>>>>

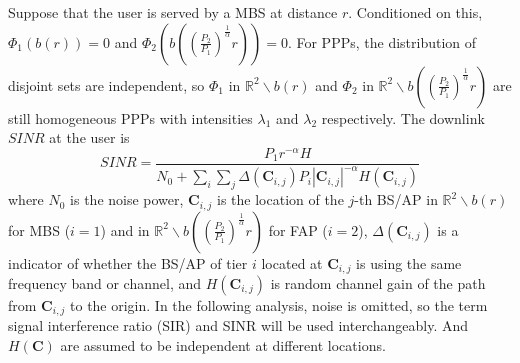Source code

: \documentclass[a4paper,twocolumn]{IEEEtran}
\begin{document}
Suppose that the user is served by a MBS at distance $r$. Conditioned on this, $\Phi_1(b(r)) = 0$ and $\Phi_2( b( ( \frac{P_2}{P_1} )^\frac{1}{\alpha} r) ) = 0$. For PPPs, the distribution of disjoint sets are independent, so $\Phi_1$ in $\mathbb{R}^2 \backslash b(r)$ and $\Phi_2$ in $\mathbb{R}^2 \backslash b( ( \frac{P_2}{P_1} )^\frac{1}{\alpha} r)$ are still homogeneous PPPs with intensities $\lambda_1$ and $\lambda_2$ respectively. The downlink $SINR$ at the user is 
\begin{equation}
SINR = \frac{P_1 r^{-\alpha} H}{N_0 + \sum_i\sum_j \Delta(\bm{C}_{i,j}) P_i | \bm{C}_{i,j} |^{-\alpha} H(\bm{C}_{i,j})}
\end{equation}
where $N_0$ is the noise power, $\bm{C}_{i,j}$ is the location of the $j$-th BS/AP in $\mathbb{R}^2 \backslash b(r)$ for MBS ($i=1$) and in $\mathbb{R}^2 \backslash b( ( \frac{P_2}{P_1} )^\frac{1}{\alpha} r)$ for FAP ($i=2$), $\Delta(\bm{C}_{i,j})$ is a indicator of whether the BS/AP of tier $i$ located at $\bm{C}_{i,j}$ is using the same frequency band or channel, and $H(\bm{C}_{i,j})$ is random channel gain of the path from $\bm{C}_{i,j}$ to the origin. In the following analysis, noise is omitted, so the term signal interference ratio (SIR) and SINR will be used interchangeably. And $H(\bm{C})$ are assumed to be independent at different locations.
 
\end{document}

<<<<

__Prompt__: Would you give the data above again word for word, skipping any images?

__Solution__:
Source code

: \documentclass[a4paper,twocolumn]{IEEEtran}
\begin{document}
Suppose that the user is served by a MBS at distance $r$. Conditioned on this, $\Phi_1(b(r)) = 0$ and $\Phi_2( b( ( \frac{P_2}{P_1} )^\frac{1}{\alpha} r) ) = 0$. For PPPs, the distribution of disjoint sets are independent, so $\Phi_1$ in $\mathbb{R}^2 \backslash b(r)$ and $\Phi_2$ in $\mathbb{R}^2 \backslash b( ( \frac{P_2}{P_1} )^\frac{1}{\alpha} r)$ are still homogeneous PPPs with intensities $\lambda_1$ and $\lambda_2$ respectively. The downlink $SINR$ at the user is 
\begin{equation}
SINR = \frac{P_1 r^{-\alpha} H}{N_0 + \sum_i\sum_j \Delta(\bm{C}_{i,j}) P_i | \bm{C}_{i,j} |^{-\alpha} H(\bm{C}_{i,j})}
\end{equation}
where $N_0$ is the noise power, $\bm{C}_{i,j}$ is the location of the $j$-th BS/AP in $\mathbb{R}^2 \backslash b(r)$ for MBS ($i=1$) and in $\mathbb{R}^2 \backslash b( ( \frac{P_2}{P_1} )^\frac{1}{\alpha} r)$ for FAP ($i=2$), $\Delta(\bm{C}_{i,j})$ is a indicator of whether the BS/AP of tier $i$ located at $\bm{C}_{i,j}$ is using the same frequency band or channel, and $H(\bm{C}_{i,j})$ is random channel gain of the path from $\bm{C}_{i,j}$ to the origin. In the following analysis, noise is omitted, so the term signal interference ratio (SIR) and SINR will be used interchangeably. And $H(\bm{C})$ are assumed to be independent at different locations.
 
\end{document}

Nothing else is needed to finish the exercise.